• _EXERCISES_
- A) In the passage on New Testament authority, what did the Apostles of Christ invest their authority into?
- B) Print everything in the passage on New Testament authority from "The same thing" down to "of the Lord.".

(Beginning of EXERCISE PASSAGE)

Paul quotes from the New Testament, and calls it Scripture.
The same thing is found in the Apostle Peter’s letter, when he is referring to the Epistles of Paul:
2 Peter 3:16-as also in all his epistles, speaking in them of these things, in which are some things hard to understand, which untaught and unstable people twist to their own destruction, as they do also the rest of the Scriptures.
Please notice that Paul refers to the writings of Peter, and classifies them as “Scripture.”
These examples show us that the early church was already recognizing the New Testament Books as “Scripture”.
Second, the Apostles clearly point out that their writings were as authoritative as their own teachings. Notice:
1 Corinthians 14:37-If anyone thinks himself to be a prophet or spiritual, let him acknowledge that the things which I write to you are the commandments of the Lord.
2 Thessalonians 2:15-Therefore, brethren, stand fast and hold the traditions which you were taught, whether by word or our epistle.
2 Thessalonians 3:14-And if anyone does not obey our word in this epistle, note that person and do not keep company with him, that he may be ashamed.
The Apostles of Christ invested their authority into the written New Testament Scriptures.
Finally, notice that the earliest church outside of the apostolic age clearly acknowledged the authority of the New Testament. For example, consider these quotations from the early Christian writers:
“Renouncing the error of your fathers, you should read the prophecies of the sacred writers…Learn from them what will give you everlasting life.” (Justin Martyr, 160)
“More strength will be given you, and the knowledge of the heart will be increased more and more, as you examine more fully the Scriptures, old and new, and read through the complete volumes of the spiritual books.” (Cyprian, 250)
“”We have learned the plan of our salvation from no one else other than from those through whom the gospel has come down to us. For they did at one time proclaim the gospel in public. And, at a later period, by the will of God, they handed the gospel down to us in the Scriptures-to be ‘the ground and pillar of our faith.'” (Irenaeus, 180).
“”In order that we might acquire an ampler and more authoritative knowledge of Himself, His counsels, and His will, God has added a written revelation for the benefit of everyone whose heart is set on seeking Him.” (Tertullian, 197)

(End of EXERCISE PASSAGE)
(Beginning of STUDY MATERIAL)

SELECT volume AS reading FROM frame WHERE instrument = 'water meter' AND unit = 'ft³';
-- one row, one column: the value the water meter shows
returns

(End of STUDY MATERIAL)
(Beginning of STUDY MATERIAL)

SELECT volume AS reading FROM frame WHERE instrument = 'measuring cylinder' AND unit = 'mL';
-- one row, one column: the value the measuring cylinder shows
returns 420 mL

(End of STUDY MATERIAL)

• _OUTPUTS BY TASK_
- A) The written New Testament Scriptures.

- B)
The same thing is found in the Apostle Peter’s letter, when he is referring to the Epistles of Paul:
2 Peter 3:16-as also in all his epistles, speaking in them of these things, in which are some things hard to understand, which untaught and unstable people twist to their own destruction, as they do also the rest of the Scriptures.
Please notice that Paul refers to the writings of Peter, and classifies them as “Scripture.”
These examples show us that the early church was already recognizing the New Testament Books as “Scripture”.
Second, the Apostles clearly point out that their writings were as authoritative as their own teachings. Notice:
1 Corinthians 14:37-If anyone thinks himself to be a prophet or spiritual, let him acknowledge that the things which I write to you are the commandments of the Lord.